**TASK TO CARRY OUT**
Your task is to find every line of the listing that includes "chạy" and copy it.

**INFORMATION PROVIDED**
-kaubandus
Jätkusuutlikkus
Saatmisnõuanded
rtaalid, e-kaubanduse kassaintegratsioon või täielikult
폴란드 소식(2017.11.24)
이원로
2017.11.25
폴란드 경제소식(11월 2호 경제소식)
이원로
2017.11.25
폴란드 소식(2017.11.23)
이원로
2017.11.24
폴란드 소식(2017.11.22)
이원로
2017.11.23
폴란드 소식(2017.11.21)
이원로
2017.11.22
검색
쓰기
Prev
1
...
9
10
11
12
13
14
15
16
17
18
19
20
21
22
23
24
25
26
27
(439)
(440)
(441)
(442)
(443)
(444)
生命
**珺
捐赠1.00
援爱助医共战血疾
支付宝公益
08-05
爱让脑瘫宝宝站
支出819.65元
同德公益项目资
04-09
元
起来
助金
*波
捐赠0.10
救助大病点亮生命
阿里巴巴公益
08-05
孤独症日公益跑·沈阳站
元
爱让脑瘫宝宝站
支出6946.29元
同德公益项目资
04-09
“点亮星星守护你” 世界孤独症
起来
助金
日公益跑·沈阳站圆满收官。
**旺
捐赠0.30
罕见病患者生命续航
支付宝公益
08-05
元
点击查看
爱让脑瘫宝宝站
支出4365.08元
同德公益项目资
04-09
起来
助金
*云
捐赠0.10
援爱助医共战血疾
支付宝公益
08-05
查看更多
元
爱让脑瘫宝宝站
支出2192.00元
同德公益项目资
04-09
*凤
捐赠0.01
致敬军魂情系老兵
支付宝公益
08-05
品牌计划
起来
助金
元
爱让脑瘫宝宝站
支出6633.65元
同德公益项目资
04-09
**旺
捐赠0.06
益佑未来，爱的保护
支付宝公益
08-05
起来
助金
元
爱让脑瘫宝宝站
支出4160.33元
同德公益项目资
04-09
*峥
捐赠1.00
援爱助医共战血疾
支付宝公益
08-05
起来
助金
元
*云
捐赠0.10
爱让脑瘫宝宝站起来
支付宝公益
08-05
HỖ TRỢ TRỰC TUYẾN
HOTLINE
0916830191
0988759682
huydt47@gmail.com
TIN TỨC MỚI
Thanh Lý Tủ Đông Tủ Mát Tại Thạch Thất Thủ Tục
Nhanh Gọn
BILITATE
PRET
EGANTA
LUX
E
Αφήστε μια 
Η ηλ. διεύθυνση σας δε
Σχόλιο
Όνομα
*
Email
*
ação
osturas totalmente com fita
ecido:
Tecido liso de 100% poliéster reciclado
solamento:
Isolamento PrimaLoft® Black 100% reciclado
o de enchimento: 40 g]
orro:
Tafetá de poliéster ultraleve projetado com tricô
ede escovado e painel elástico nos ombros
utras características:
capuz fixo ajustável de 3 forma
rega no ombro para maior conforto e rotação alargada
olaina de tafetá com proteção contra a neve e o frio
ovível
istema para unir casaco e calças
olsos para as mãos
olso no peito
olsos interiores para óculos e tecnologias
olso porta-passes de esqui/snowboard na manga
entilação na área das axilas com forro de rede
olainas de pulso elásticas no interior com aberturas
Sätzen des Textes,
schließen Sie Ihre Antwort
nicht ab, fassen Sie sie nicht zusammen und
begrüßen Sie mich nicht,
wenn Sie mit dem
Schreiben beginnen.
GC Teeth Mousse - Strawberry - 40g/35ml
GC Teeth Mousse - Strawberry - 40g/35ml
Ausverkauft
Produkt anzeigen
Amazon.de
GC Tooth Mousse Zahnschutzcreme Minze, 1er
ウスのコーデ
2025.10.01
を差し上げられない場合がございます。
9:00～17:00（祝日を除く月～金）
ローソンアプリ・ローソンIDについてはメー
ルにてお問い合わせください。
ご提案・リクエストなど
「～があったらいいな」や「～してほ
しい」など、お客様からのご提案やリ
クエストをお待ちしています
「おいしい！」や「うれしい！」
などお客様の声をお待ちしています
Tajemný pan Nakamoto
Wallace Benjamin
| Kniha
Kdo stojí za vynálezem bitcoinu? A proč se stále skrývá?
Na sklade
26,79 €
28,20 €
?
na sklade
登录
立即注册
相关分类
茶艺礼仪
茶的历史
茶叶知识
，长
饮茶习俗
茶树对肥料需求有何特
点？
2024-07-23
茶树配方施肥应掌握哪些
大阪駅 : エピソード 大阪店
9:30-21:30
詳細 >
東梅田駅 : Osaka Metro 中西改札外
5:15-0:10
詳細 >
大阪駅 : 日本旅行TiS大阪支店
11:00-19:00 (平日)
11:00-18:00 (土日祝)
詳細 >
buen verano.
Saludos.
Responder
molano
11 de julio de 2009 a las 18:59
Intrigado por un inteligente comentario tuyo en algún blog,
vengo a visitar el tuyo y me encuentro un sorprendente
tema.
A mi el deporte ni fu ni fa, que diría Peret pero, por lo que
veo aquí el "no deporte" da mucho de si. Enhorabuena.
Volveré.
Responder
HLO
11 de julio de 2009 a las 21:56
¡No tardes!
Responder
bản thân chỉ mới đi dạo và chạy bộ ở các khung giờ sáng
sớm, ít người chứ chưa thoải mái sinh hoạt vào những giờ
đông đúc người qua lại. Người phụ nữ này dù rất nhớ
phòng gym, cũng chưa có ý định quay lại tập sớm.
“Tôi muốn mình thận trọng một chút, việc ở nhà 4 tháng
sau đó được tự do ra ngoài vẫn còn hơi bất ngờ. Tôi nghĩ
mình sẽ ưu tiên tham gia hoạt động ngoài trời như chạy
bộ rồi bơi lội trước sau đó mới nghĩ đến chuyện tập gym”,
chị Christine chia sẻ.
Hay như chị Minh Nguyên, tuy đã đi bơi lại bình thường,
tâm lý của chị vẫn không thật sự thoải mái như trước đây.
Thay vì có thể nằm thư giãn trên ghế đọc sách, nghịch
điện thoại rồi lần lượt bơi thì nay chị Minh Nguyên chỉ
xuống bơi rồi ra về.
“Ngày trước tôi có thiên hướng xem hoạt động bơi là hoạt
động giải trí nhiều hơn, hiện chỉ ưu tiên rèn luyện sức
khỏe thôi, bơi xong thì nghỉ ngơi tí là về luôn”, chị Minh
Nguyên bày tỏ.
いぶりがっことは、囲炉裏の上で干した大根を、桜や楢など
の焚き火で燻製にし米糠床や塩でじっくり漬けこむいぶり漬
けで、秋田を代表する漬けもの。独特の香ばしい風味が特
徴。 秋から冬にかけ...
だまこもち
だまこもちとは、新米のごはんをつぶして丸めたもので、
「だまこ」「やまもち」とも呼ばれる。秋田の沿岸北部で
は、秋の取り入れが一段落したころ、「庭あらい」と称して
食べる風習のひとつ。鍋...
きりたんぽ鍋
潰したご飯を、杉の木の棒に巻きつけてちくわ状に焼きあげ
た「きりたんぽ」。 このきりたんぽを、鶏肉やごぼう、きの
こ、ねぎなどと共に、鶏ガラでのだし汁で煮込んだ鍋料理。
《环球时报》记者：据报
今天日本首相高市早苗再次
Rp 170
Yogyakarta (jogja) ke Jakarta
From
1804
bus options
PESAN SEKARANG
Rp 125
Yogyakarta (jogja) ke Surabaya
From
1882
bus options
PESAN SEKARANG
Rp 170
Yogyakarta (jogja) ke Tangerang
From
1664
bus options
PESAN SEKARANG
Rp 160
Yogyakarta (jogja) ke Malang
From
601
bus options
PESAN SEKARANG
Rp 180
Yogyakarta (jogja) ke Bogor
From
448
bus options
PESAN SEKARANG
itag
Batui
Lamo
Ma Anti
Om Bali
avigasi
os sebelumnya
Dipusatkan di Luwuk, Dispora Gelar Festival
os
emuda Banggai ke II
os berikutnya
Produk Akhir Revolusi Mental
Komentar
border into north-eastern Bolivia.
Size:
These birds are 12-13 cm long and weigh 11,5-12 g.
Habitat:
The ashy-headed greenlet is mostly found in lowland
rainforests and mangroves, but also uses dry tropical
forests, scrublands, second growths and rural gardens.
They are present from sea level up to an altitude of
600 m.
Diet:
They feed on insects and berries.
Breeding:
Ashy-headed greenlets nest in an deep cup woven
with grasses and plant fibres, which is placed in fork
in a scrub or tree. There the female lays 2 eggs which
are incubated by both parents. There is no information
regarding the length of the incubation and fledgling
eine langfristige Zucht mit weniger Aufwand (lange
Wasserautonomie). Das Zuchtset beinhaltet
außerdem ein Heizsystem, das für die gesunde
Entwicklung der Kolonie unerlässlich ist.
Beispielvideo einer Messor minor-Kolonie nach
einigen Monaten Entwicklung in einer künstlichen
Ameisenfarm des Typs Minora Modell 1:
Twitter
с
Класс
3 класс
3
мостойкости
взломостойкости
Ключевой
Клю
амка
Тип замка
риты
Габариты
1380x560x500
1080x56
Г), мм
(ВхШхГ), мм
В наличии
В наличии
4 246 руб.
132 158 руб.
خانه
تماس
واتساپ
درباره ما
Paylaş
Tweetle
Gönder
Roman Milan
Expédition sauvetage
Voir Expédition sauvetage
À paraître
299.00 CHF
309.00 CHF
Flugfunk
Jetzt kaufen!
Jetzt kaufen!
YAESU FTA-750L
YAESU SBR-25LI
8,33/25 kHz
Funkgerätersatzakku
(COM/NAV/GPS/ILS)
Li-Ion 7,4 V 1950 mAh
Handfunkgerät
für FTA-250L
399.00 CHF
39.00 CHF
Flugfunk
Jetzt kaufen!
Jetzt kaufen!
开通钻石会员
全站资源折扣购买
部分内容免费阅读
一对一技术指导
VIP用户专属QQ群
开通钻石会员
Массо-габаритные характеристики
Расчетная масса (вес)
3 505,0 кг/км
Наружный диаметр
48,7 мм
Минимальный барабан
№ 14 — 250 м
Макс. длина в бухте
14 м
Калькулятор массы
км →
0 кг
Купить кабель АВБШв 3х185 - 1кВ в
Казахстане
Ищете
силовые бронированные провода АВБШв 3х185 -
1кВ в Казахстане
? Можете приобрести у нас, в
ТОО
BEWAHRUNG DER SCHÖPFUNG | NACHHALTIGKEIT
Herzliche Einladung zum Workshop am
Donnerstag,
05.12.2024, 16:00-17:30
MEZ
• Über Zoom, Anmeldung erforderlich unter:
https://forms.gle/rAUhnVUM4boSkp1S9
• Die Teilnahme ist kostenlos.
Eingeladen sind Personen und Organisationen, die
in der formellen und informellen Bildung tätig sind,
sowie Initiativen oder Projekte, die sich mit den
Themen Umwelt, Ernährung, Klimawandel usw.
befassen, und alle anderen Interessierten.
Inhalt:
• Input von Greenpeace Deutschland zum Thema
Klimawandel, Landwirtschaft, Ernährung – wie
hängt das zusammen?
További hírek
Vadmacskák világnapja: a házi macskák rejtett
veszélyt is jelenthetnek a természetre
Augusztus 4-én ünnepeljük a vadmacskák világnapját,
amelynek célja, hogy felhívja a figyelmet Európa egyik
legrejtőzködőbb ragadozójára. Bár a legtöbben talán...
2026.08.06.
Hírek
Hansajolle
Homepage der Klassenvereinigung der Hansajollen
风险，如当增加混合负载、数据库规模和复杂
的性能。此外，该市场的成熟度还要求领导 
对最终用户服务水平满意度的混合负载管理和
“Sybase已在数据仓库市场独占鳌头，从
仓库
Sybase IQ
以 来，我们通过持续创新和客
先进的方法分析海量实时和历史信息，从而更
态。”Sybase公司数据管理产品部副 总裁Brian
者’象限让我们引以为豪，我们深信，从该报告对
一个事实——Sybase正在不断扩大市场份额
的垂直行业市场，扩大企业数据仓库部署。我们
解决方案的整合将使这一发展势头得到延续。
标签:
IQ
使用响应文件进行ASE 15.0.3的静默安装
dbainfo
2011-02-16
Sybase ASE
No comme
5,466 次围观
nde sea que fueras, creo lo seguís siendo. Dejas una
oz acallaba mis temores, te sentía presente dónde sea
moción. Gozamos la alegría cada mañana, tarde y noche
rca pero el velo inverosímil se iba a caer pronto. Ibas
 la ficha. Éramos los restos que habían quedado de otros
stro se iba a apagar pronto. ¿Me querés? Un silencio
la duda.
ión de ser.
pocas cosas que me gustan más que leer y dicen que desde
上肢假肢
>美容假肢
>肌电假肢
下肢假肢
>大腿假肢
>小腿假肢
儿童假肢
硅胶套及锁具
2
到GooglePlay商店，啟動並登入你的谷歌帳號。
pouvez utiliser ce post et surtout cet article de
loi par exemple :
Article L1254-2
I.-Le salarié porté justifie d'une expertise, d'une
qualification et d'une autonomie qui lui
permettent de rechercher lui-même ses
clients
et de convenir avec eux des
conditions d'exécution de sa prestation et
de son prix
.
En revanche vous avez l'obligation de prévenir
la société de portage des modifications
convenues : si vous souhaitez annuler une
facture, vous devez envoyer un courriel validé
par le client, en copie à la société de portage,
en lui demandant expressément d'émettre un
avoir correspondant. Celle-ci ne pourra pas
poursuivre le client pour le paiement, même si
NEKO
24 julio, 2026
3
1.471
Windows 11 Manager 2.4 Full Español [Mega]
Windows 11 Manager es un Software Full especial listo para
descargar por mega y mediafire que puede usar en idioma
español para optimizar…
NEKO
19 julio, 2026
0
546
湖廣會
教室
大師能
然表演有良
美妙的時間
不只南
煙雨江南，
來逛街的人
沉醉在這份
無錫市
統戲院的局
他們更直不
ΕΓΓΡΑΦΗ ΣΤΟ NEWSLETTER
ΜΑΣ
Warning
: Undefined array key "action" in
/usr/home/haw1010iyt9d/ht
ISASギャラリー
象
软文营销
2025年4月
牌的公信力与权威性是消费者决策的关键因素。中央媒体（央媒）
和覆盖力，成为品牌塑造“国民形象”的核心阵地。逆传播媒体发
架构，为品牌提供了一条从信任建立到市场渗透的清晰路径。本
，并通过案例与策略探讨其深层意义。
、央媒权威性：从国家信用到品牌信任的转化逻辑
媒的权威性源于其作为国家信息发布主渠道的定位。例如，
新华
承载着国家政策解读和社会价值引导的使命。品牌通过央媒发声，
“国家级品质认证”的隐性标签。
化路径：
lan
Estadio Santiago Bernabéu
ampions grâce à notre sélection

**ANSWER FOR THE TASK**
bản thân chỉ mới đi dạo và chạy bộ ở các khung giờ sáng
mình sẽ ưu tiên tham gia hoạt động ngoài trời như chạy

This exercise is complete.